[Multi-view geometry data]
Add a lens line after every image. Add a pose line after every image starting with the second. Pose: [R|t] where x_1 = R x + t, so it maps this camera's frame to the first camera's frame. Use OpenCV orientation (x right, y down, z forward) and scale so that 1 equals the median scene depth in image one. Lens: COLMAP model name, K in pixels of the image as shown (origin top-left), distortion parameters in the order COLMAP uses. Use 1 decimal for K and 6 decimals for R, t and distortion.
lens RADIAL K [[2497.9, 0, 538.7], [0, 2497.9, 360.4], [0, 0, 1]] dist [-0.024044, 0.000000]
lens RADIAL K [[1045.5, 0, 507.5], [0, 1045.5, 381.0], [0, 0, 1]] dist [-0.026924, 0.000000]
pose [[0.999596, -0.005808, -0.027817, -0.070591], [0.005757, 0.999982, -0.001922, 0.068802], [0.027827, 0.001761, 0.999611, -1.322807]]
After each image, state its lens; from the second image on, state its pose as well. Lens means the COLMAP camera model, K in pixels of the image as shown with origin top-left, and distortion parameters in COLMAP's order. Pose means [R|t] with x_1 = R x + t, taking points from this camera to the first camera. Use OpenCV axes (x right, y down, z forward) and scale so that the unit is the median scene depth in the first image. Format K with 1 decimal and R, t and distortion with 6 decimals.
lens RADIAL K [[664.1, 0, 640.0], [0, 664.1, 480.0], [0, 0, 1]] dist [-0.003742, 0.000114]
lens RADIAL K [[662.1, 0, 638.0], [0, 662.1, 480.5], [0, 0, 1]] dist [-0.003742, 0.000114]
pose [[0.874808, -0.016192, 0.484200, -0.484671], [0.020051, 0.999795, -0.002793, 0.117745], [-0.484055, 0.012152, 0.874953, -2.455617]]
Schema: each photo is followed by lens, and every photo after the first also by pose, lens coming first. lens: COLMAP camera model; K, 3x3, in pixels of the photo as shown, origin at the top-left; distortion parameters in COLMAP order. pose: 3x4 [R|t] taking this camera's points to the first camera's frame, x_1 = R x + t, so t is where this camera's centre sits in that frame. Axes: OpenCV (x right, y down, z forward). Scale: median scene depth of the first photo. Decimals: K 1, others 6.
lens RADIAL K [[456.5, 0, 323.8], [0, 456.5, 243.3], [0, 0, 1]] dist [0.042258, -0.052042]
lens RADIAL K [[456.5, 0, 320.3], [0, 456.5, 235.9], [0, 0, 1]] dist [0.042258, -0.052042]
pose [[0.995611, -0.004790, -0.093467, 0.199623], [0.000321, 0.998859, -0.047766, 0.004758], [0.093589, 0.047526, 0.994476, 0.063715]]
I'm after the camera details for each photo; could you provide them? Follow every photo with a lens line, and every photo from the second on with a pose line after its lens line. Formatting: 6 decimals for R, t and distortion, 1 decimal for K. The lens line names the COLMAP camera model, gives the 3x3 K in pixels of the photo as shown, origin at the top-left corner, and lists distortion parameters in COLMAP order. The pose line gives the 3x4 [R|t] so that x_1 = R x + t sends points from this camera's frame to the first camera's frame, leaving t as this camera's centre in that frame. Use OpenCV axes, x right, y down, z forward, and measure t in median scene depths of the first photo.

• WHAT IS BEING ASKED:
Reproduce all of the lines above word for word.

• ANSWER BELOW:
Add a lens line after every image. Add a pose line after every image starting with the second. Pose: [R|t] where x_1 = R x + t, so it maps this camera's frame to the first camera's frame. Use OpenCV orientation (x right, y down, z forward) and scale so that 1 equals the median scene depth in image one. Lens: COLMAP model name, K in pixels of the image as shown (origin top-left), distortion parameters in the order COLMAP uses. Use 1 decimal for K and 6 decimals for R, t and distortion.
lens RADIAL K [[2497.9, 0, 538.7], [0, 2497.9, 360.4], [0, 0, 1]] dist [-0.024044, 0.000000]
lens RADIAL K [[1045.5, 0, 507.5], [0, 1045.5, 381.0], [0, 0, 1]] dist [-0.026924, 0.000000]
pose [[0.999596, -0.005808, -0.027817, -0.070591], [0.005757, 0.999982, -0.001922, 0.068802], [0.027827, 0.001761, 0.999611, -1.322807]]
After each image, state its lens; from the second image on, state its pose as well. Lens means the COLMAP camera model, K in pixels of the image as shown with origin top-left, and distortion parameters in COLMAP's order. Pose means [R|t] with x_1 = R x + t, taking points from this camera to the first camera. Use OpenCV axes (x right, y down, z forward) and scale so that the unit is the median scene depth in the first image. Format K with 1 decimal and R, t and distortion with 6 decimals.
lens RADIAL K [[664.1, 0, 640.0], [0, 664.1, 480.0], [0, 0, 1]] dist [-0.003742, 0.000114]
lens RADIAL K [[662.1, 0, 638.0], [0, 662.1, 480.5], [0, 0, 1]] dist [-0.003742, 0.000114]
pose [[0.874808, -0.016192, 0.484200, -0.484671], [0.020051, 0.999795, -0.002793, 0.117745], [-0.484055, 0.012152, 0.874953, -2.455617]]
Schema: each photo is followed by lens, and every photo after the first also by pose, lens coming first. lens: COLMAP camera model; K, 3x3, in pixels of the photo as shown, origin at the top-left; distortion parameters in COLMAP order. pose: 3x4 [R|t] taking this camera's points to the first camera's frame, x_1 = R x + t, so t is where this camera's centre sits in that frame. Axes: OpenCV (x right, y down, z forward). Scale: median scene depth of the first photo. Decimals: K 1, others 6.
lens RADIAL K [[456.5, 0, 323.8], [0, 456.5, 243.3], [0, 0, 1]] dist [0.042258, -0.052042]
lens RADIAL K [[456.5, 0, 320.3], [0, 456.5, 235.9], [0, 0, 1]] dist [0.042258, -0.052042]
pose [[0.995611, -0.004790, -0.093467, 0.199623], [0.000321, 0.998859, -0.047766, 0.004758], [0.093589, 0.047526, 0.994476, 0.063715]]
I'm after the camera details for each photo; could you provide them? Follow every photo with a lens line, and every photo from the second on with a pose line after its lens line. Formatting: 6 decimals for R, t and distortion, 1 decimal for K. The lens line names the COLMAP camera model, gives the 3x3 K in pixels of the photo as shown, origin at the top-left corner, and lists distortion parameters in COLMAP order. The pose line gives the 3x4 [R|t] so that x_1 = R x + t sends points from this camera's frame to the first camera's frame, leaving t as this camera's centre in that frame. Use OpenCV axes, x right, y down, z forward, and measure t in median scene depths of the first photo.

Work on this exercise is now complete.